Autistic people have fought the inclusion of ABA in therapy for us since before Autism Speaks, and other non-Autistic-led autism organizations, started lobbying legislation to get it covered by insurances and Medicaid.
ABA is a myth originally sold to parents that it would keep their Autistic child out of an institution. Today, parents are told that with early intervention therapy their child will either be less Autistic or no longer Autistic by elementary school, and can be mainstreamed in typical education classes. ABA is very expensive to pay out of pocket. Essentially, Autism Speaks has justified the big price tag up front will offset the overall burden on resources for an Autistic’s lifetime. The recommendation for this therapy is 40 hours a week for children and toddlers.
The original study that showed the success rate of ABA to be at 50% has never been replicated. In fact, the study of ABA by United States Department of Defense was denounced as a failure. Not just once, but multiple times. Simply stated: ABA doesn’t work. In study after repeated study: ABA (conversion therapy) doesn’t work.
What more recent studies do show: Autistics who experienced ABA therapy are at high risk to develop PTSD and other lifelong trauma-related conditions. Historically, the autism organizations promoting ABA as a cure or solution have silenced Autistic advocates’ opposition.
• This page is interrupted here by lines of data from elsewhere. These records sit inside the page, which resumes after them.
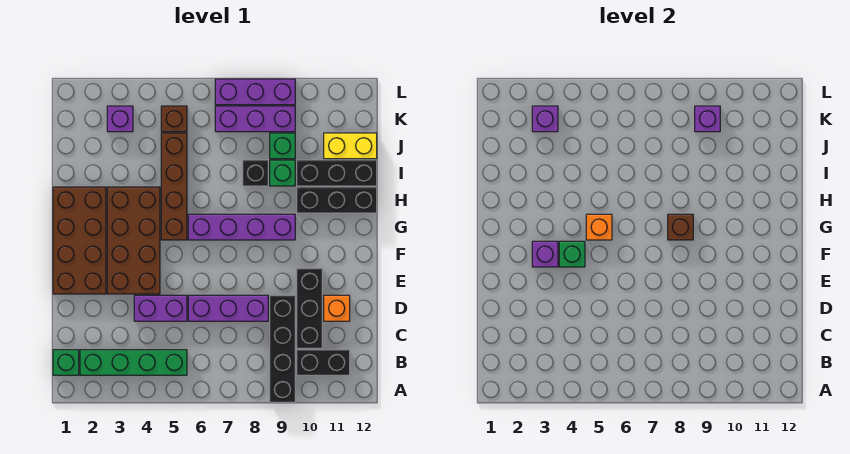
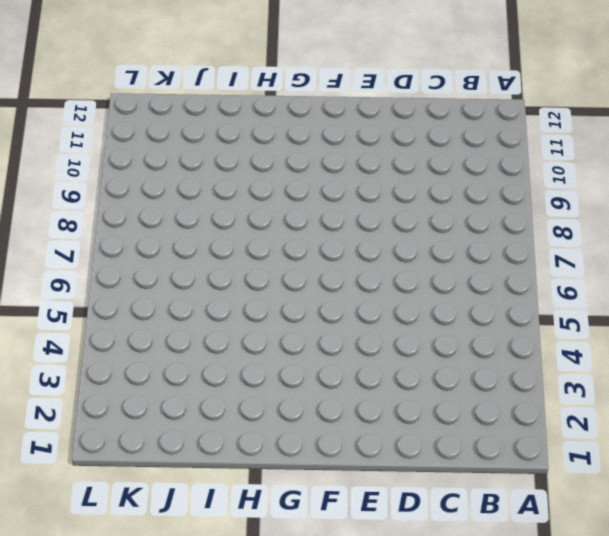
none -> black 1x4 brick [270,295,295,402]
none -> green 1x1 brick [53,350,79,375]
none -> green 1x4 brick [80,350,187,375]

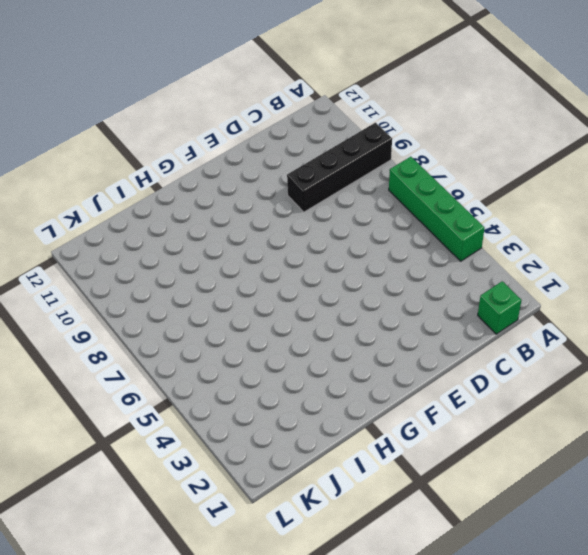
green 1x4 brick [389,157,484,261] -> green 1x4 brick moved to [80,350,187,375]
none -> black 1x2 brick [297,350,350,375]
none -> black 1x3 brick [297,268,322,348]
none -> purple 1x2 brick [134,295,187,321]

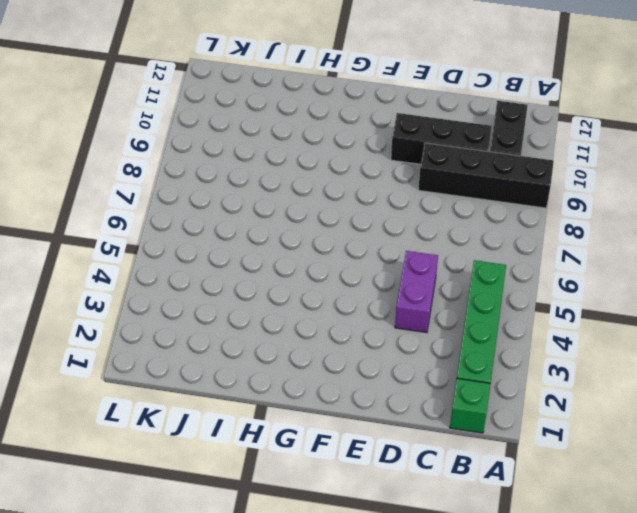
none -> purple 1x3 brick [188,295,268,321]
none -> orange 1x1 brick [324,295,350,321]
none -> brown 2x4 brick [53,187,106,294]

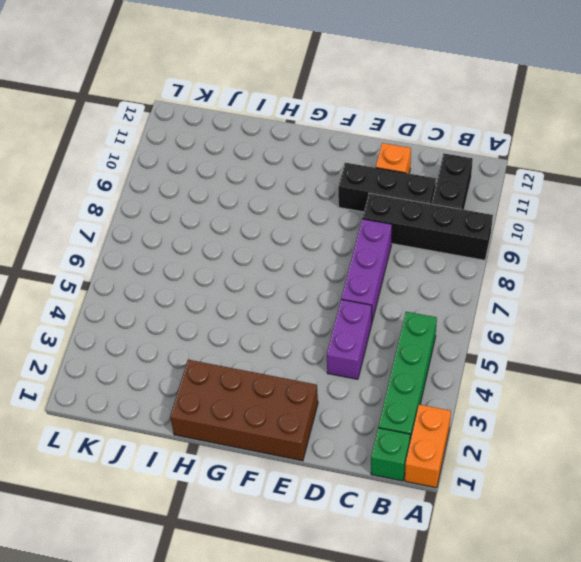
orange 1x2 brick [405,405,451,488] -> none
none -> brown 2x4 brick [107,187,160,294]
none -> brown 1x4 brick [161,133,187,240]
none -> purple 1x4 brick [188,214,295,240]

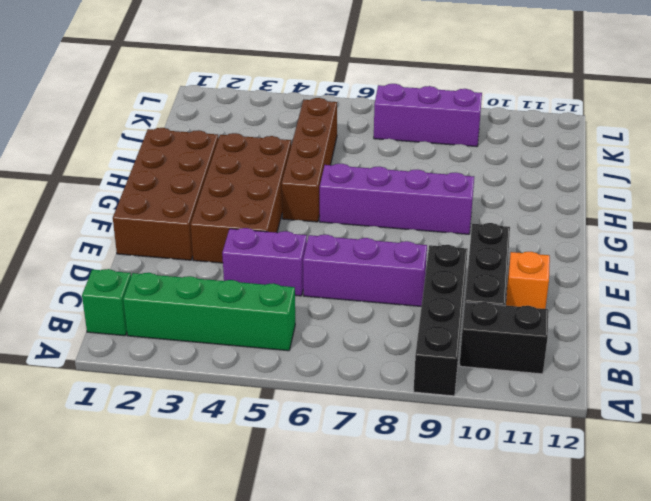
none -> black 1x3 brick [297,187,377,213]
none -> black 1x1 brick [243,160,268,186]
none -> green 1x1 brick [270,160,295,186]

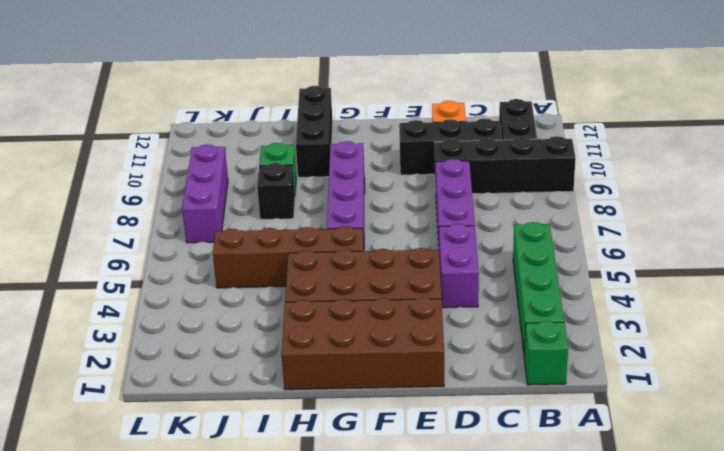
none -> black 1x3 brick [297,160,377,186]
none -> green 1x1 brick [270,133,295,159]
none -> yellow 1x2 brick [324,133,377,159]

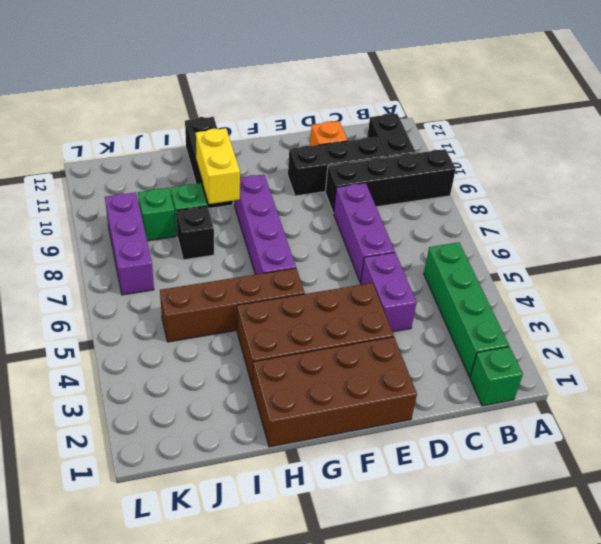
yellow 1x2 brick [196,128,240,204] -> yellow 1x2 brick moved to [324,133,377,159]
none -> black 1x3 brick [297,160,377,186]
none -> purple 1x1 brick [107,106,133,132]
none -> brown 1x1 brick [161,106,187,132]

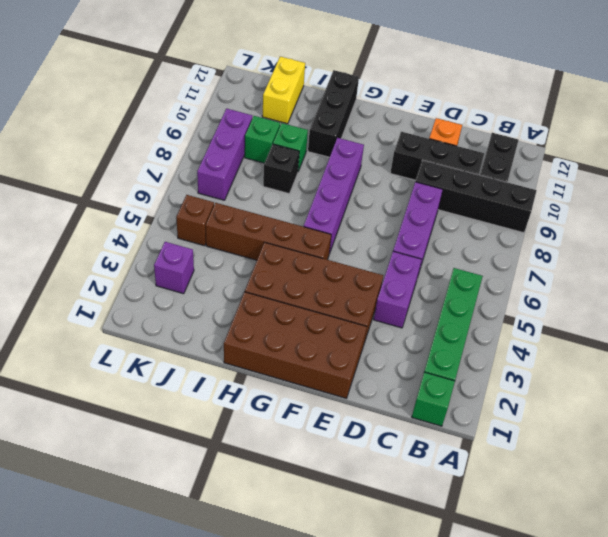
none -> black 1x3 brick [297,160,377,186]
none -> purple 1x3 brick [215,79,295,105]
none -> purple 1x1 brick [532,241,558,267]

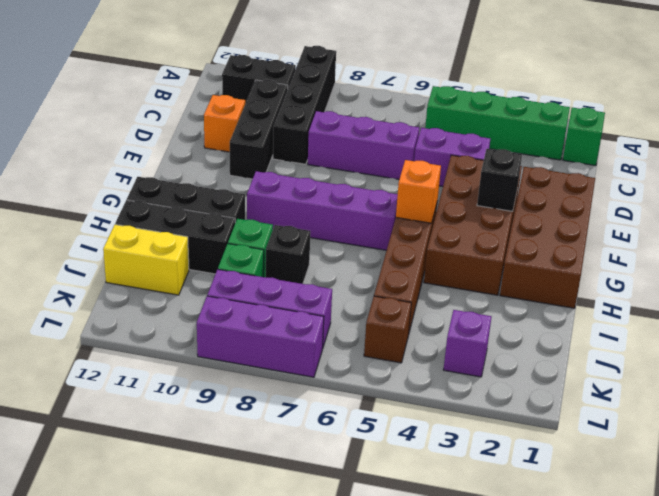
black 1x1 brick [477,149,522,211] -> purple 1x1 brick [532,241,558,267]
none -> green 1x1 brick [559,241,585,267]
none -> brown 1x1 brick [668,214,693,240]
none -> purple 1x1 brick [532,106,558,132]

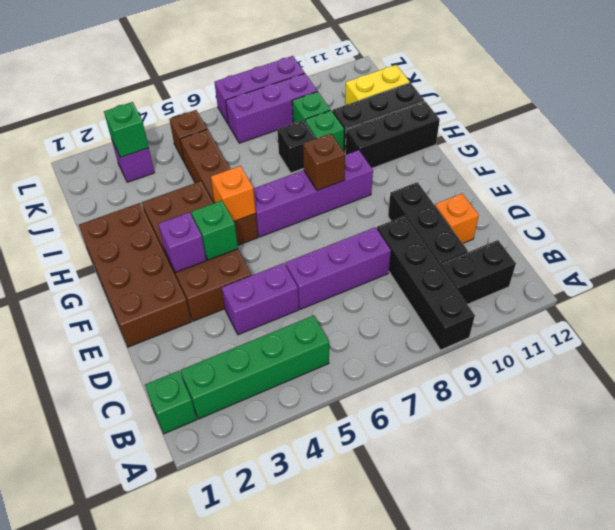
green 1x1 brick [104,102,149,157] -> purple 1x1 brick [532,106,558,132]
none -> purple 1x1 brick [695,106,720,132]

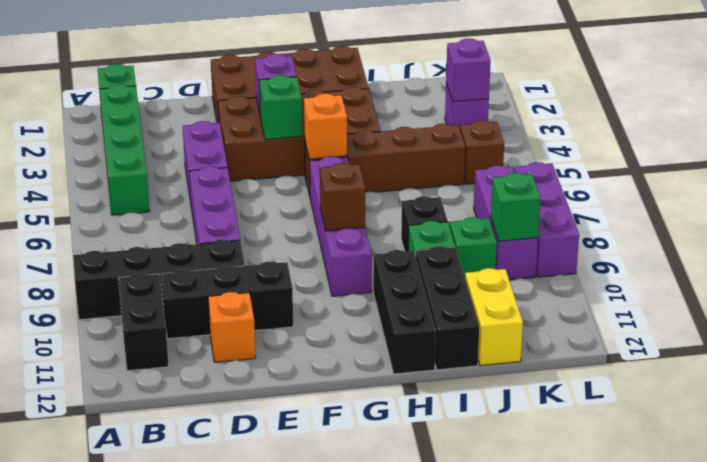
green 1x1 brick [491,173,541,241] -> purple 1x1 brick [695,106,720,132]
ABA is also known as gay conversion therapy.
The ‘cure’ for Autistics not born yet is the prevention of birth.
The ‘cure’ is a choice to terminate a pregnancy based on ‘autism risk.’ The cure is abortion. This is the same ‘cure’ society has for Down Syndrome.
This is eugenics 2021. Instead of killing Autistics and disabled children in gas chambers or ‘mercy killings’ like in Aktion T4, it’ll happen at the doctor’s office, quietly, one Autistic baby at a time. Different approaches yes, but still eugenics and the extinction of an entire minority group of people.
Fact: You can’t cure Autistics from being Autistic.
Fact: You can’t recover an Autistic from being Autistic.
Fact: You can groom an Autistic to mask and hide their traits. Somewhat. … however, this comes at the expense of the Autistic child, promotes Autistic Burnout (this should not be confused with typical burnout, Autistic Burnout can kill Autistics), and places the Autistic child at high risk for PTSD and other lifelong trauma-related conditions.